Passage:
"Staying close to upstream"

Jon Ciesla limb at jcomserv.net
Fri Aug 13 16:42:01 UTC 2010


  On 08/13/2010 10:47 AM, Kevin Kofler wrote:
> Rahul Sundaram wrote:
>> No.  No SIG's have any authority whatsoever over individual package
>> maintainers outside the packages the team maintains.  No one needs to
>> "comply" with your requirements.
> That's exactly Fedora's organizational problem.
>
> KDE SIG should have authority over anything KDE-related. Likewise, the Perl
> SIG should have authority over anything Perl-related: if the Perl SIG
> decides that a new Perl developer @ RH should have commit access to all
> perl-* packages, it should be their decision to do so, it was really
> counterproductive of FESCo to interfere with that!
>
So if someone writes a KDE plugin for Application XYZ, it becomes a KDE 
package?  What?

My understanding of the SIG concept was that they were groups of people 
who were self-organizing around a particular theme to further that theme 
in Fedora, i.e. Games, Live Upgrade, KDE, etc.  I never got the 
impression that they were little fiefdoms with absolute power.

This is shades of the Federal-power vs. State's Rights debate in the 
U.S.  And for similar reasons, it seems.

Entries shown:
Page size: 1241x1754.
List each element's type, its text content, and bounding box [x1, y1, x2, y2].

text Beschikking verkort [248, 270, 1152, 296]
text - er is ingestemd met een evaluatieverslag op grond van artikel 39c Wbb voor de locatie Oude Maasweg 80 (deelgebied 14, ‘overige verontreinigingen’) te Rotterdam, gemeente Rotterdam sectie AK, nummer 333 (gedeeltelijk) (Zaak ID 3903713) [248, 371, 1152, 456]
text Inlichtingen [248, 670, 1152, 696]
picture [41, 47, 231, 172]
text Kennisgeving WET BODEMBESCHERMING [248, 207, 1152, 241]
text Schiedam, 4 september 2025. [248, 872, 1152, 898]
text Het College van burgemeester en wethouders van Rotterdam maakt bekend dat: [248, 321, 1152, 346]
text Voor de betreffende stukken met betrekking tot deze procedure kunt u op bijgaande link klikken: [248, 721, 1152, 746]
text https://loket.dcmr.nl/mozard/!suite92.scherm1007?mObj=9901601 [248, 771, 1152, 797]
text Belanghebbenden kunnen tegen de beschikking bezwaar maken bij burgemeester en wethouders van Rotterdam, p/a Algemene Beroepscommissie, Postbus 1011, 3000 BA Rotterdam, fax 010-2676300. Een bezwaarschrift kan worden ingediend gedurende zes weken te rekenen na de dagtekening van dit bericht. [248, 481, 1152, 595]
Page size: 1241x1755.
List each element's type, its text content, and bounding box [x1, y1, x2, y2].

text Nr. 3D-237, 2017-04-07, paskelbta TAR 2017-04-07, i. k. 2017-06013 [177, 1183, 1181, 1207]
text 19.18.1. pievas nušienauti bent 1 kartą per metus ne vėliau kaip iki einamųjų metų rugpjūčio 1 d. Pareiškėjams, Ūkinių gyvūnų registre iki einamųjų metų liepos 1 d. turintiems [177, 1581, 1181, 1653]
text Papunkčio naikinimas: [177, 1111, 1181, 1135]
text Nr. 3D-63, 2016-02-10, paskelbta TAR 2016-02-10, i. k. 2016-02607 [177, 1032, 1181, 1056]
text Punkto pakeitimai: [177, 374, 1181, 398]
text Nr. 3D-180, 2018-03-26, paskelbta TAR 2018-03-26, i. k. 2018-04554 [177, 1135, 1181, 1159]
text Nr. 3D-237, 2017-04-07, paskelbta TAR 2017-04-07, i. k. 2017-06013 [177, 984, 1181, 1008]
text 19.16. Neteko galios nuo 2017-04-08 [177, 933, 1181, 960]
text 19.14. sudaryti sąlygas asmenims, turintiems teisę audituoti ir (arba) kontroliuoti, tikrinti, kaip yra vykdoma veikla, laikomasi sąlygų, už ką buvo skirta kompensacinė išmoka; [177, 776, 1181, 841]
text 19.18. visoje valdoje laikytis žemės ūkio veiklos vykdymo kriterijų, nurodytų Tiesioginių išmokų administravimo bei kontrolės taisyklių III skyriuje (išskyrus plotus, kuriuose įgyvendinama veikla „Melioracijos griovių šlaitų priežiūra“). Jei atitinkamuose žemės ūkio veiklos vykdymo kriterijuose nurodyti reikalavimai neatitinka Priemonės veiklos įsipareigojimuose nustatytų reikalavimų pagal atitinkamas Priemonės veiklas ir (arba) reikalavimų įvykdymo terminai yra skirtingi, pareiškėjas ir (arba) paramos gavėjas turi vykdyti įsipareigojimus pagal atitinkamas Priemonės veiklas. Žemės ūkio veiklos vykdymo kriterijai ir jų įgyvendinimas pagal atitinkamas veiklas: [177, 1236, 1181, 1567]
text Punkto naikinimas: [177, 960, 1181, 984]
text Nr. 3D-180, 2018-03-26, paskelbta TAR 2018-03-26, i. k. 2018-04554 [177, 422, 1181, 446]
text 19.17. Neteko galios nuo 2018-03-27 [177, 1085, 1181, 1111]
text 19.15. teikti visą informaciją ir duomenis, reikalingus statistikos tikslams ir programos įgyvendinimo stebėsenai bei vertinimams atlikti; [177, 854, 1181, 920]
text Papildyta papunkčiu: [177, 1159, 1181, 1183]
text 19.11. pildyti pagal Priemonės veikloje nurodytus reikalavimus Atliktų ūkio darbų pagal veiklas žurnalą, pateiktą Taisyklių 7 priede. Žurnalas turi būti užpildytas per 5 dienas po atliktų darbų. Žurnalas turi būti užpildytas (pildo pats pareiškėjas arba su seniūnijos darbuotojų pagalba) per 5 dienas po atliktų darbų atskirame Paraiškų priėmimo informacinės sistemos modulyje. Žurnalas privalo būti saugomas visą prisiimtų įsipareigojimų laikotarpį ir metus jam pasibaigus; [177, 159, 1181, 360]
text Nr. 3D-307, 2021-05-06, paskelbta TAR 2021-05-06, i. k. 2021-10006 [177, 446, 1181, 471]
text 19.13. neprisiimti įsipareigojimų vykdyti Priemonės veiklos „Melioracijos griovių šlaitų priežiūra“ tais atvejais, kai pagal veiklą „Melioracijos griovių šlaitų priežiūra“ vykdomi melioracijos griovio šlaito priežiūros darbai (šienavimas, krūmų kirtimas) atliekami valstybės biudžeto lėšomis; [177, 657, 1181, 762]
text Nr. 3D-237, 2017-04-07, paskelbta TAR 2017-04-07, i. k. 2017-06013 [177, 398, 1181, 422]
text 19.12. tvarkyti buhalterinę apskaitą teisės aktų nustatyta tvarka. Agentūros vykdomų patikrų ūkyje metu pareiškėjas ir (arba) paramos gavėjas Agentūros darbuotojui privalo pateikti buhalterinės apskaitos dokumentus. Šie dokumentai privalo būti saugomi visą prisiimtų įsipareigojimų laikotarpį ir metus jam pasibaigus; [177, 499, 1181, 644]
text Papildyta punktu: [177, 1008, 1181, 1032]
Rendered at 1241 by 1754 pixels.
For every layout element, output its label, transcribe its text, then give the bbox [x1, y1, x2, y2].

Directions: Reproduce the portion of the post on SIG authority that begins at the words "On 08/13/2010 10:47" and ends after "interfere with that!".

Result of the exercise:
On 08/13/2010 10:47 AM, Kevin Kofler wrote:
> Rahul Sundaram wrote:
>> No.  No SIG's have any authority whatsoever over individual package
>> maintainers outside the packages the team maintains.  No one needs to
>> "comply" with your requirements.
> That's exactly Fedora's organizational problem.
>
> KDE SIG should have authority over anything KDE-related. Likewise, the Perl
> SIG should have authority over anything Perl-related: if the Perl SIG
> decides that a new Perl developer @ RH should have commit access to all
> perl-* packages, it should be their decision to do so, it was really
> counterproductive of FESCo to interfere with that!